The scientists do not lobby for policy changes or conservation action. But they understand their importance. So when they publicized the Red Desert-to-Hoback route, they listed the top 10 challenges to the migration route — something conservationists could work with.

A Migration Coalition

In July, at the prompting of the George B. Storer Foundation, Wyoming conservation groups gathered to discuss the Red Desert route — organizations like the Conservation Fund, which purchases land; the Wilderness Society and the Wyoming Outdoor Council, which focus on regulatory issues; and the Wyoming Wildlife Federation and Muley Fanatic Foundation, which have a strong base among hunters.

The coalition focused on the top challenge for protecting the migration route — a bottleneck near Fremont Lake. The deer cross Pine Creek there at a location where one side is federal Bureau of Land Management land and the other is private. Houses and marinas are nearby, as is Forest Service land.

The route there is about a quarter-mile wide, but sometimes narrows to a single-file path. And the land was for sale. If bought by developers, the migration route would most likely be blocked.

Buying it made sense to the coalition. “This is one of the last, best migrations,” said Luke Lynch, state director of the Conservation Fund, which is in the process of buying the 364 acres for about $2 million. The Knobloch Foundation is providing half of that; the rest will have to be raised.

A longer-term goal of the coalition is to change public-land management to place greater value on migration routes. The Bureau of Land Management is revising plans for land use in an area that includes the Red Desert. If the bureau designates the migration route for protection, that could serve as a precedent for other decisions by the bureau and other agencies.

That, Mr. Sharkey says, is “the big enchilada.”

Meetings with the bureau are continuing. The conservationists have the support of the Wyoming Game and Fish Department, which has jurisdiction over the animals, but not the land. A draft report is due later this year.

The conservationists and scientists will face other challenges in trying to protect the migration route.
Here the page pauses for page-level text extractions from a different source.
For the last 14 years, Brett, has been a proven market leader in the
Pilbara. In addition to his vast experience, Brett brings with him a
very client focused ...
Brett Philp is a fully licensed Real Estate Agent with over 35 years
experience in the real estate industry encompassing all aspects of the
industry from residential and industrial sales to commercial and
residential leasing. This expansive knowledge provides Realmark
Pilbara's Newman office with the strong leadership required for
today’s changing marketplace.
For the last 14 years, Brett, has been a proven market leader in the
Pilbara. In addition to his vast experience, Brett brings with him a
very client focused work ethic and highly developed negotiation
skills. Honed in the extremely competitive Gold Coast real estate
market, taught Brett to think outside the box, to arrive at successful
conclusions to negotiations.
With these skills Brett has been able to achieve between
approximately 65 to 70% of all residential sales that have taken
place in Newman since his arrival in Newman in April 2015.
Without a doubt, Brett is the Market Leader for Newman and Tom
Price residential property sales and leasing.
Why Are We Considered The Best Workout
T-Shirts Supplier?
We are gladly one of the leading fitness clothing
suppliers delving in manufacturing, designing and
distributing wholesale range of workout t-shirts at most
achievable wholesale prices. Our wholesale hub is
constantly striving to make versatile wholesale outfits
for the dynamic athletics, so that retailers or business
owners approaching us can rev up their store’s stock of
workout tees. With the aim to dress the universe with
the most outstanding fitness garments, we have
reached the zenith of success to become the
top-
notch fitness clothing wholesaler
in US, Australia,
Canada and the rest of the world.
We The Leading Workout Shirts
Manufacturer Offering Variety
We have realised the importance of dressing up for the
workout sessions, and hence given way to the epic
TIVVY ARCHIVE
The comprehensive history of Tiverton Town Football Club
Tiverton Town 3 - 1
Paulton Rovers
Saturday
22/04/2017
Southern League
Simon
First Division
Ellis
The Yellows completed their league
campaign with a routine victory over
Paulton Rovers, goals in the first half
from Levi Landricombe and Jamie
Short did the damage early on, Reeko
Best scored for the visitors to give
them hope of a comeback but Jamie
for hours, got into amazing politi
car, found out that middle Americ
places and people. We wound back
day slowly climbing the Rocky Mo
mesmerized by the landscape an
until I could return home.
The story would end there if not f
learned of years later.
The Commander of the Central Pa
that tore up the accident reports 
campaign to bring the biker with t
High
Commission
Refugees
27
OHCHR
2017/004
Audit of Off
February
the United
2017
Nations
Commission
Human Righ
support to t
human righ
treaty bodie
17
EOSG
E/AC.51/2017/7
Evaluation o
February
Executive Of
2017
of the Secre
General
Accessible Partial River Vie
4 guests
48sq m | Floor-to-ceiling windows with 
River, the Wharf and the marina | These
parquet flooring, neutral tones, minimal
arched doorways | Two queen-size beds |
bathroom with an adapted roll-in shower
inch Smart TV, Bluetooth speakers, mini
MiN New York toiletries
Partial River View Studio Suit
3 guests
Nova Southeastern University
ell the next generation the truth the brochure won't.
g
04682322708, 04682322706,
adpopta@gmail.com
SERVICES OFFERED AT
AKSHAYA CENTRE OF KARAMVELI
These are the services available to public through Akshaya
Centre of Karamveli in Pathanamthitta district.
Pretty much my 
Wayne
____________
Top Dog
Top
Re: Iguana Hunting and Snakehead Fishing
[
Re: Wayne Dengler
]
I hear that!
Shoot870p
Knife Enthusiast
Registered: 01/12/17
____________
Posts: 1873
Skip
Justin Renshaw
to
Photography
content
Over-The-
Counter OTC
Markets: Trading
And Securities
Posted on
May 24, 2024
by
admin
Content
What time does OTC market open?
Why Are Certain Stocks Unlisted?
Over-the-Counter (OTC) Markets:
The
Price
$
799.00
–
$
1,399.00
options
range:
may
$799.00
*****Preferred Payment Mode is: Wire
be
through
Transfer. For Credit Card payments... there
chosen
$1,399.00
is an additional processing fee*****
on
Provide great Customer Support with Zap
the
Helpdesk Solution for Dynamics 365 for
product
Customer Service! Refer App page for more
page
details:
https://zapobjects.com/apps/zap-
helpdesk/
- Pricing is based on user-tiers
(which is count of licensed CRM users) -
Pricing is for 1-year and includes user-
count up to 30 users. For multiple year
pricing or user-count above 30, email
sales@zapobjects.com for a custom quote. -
But more accurate data provided by new technology and the deer themselves — even if they are reluctant partners in the helicopter lifts, teeth-pulling and other tests — are making political and regulatory action easier, mostly by pinpointing the small targets of land that are important for protecting the route.

“It’s not about huge vast landscapes,” said Peter Aengst, senior director of the Northern Rockies region for the Wilderness Society, which is part of the mule-deer conservation effort. “It’s about very narrow but very critical acres.”